O prefeito Antonio Tomazini (PL) conduziu a discussão e pediu que os parlamentares apresentem um projeto para elevar o salário dos secretários para R$ 15 mil mensais. Como se trata de agentes políticos, o Executivo não pode propor o reajuste; a iniciativa precisa partir da Câmara. Por isso, um ou mais vereadores terão de assinar o requerimento que deve ser protocolado apenas no começo do próximo ano. O tema, considerado sensível, já mobiliza bastidores e deve gerar forte repercussão.
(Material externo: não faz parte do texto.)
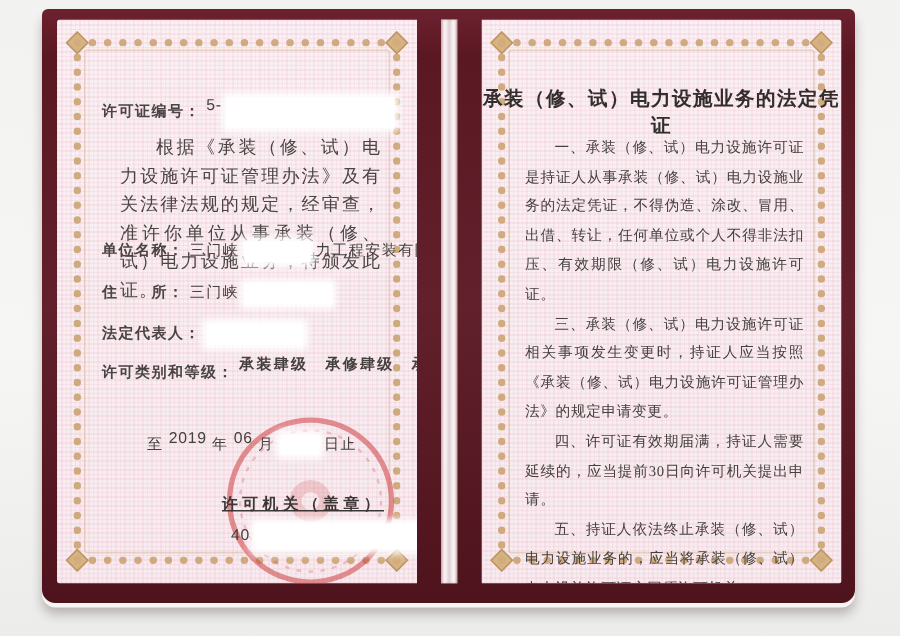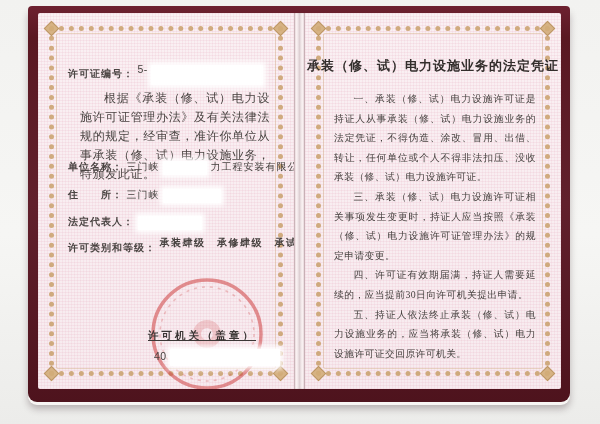"许可证编号： 5-" .pages { gap: 0 -> 16px }
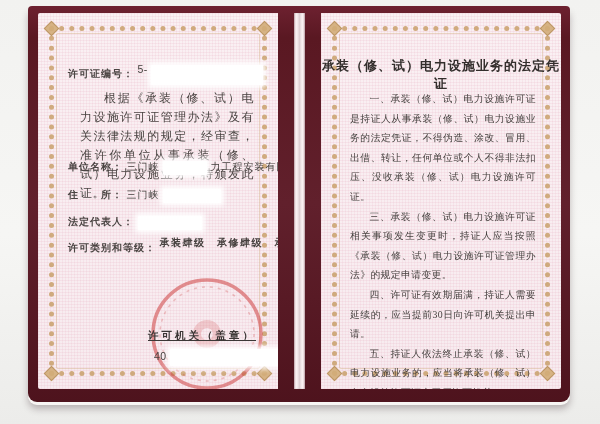"一、承装（修、试）电力设施许可证是持证人从事承装（修、试）电力设施业务的法定凭证" p { text: 没收承装 -> 有效期限 }
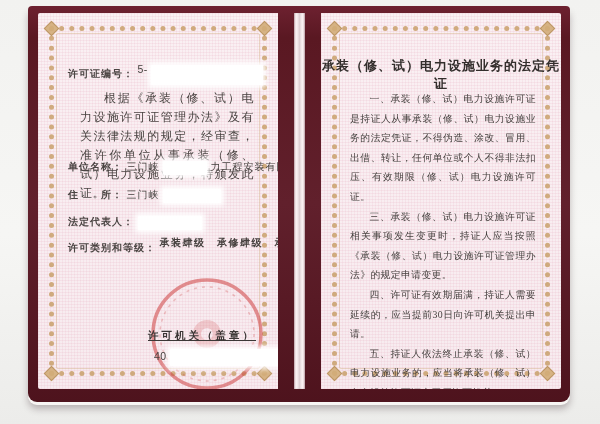"至 2019 年 06 月" div.row { html: none -> <div> <span>至</span> <span>2019</span> <span>年</span> <span>06</span> <span>月</span> <span></span> <span>日止</span> </div> }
Atualmente, o salário bruto de um secretário é de R$ 12.796,33, mas com os descontos de R$ 3.248,05 o valor líquido fica em torno de R$ 9,5 mil. A justificativa apresentada na reunião é aproximar a remuneração do que se paga na iniciativa privada para funções semelhantes. Além disso, foram citadas situações em que secretários recebem menos que servidores de carreira, o que desestimula servidores efetivos a assumir cargos de comando.
Apesar do debate sobre valores, uma das questões levantadas por vereadores e agentes políticos é que a lei não permite distinção salarial entre secretarias. Pastas como Saúde, Educação, Planejamento e Samae concentram alto volume de demandas, riscos jurídicos e cobranças constantes de órgãos como Ministério Público e Judiciário.
Outras áreas, como Fundação Cultural ou FMD, possuem responsabilidades consideradas menores em comparação. O argumento apresentado é de que o impacto e a complexidade das funções variam significativamente, mas a legislação exige remuneração igual para todas as secretarias, o que gera insatisfação dentro da própria administração.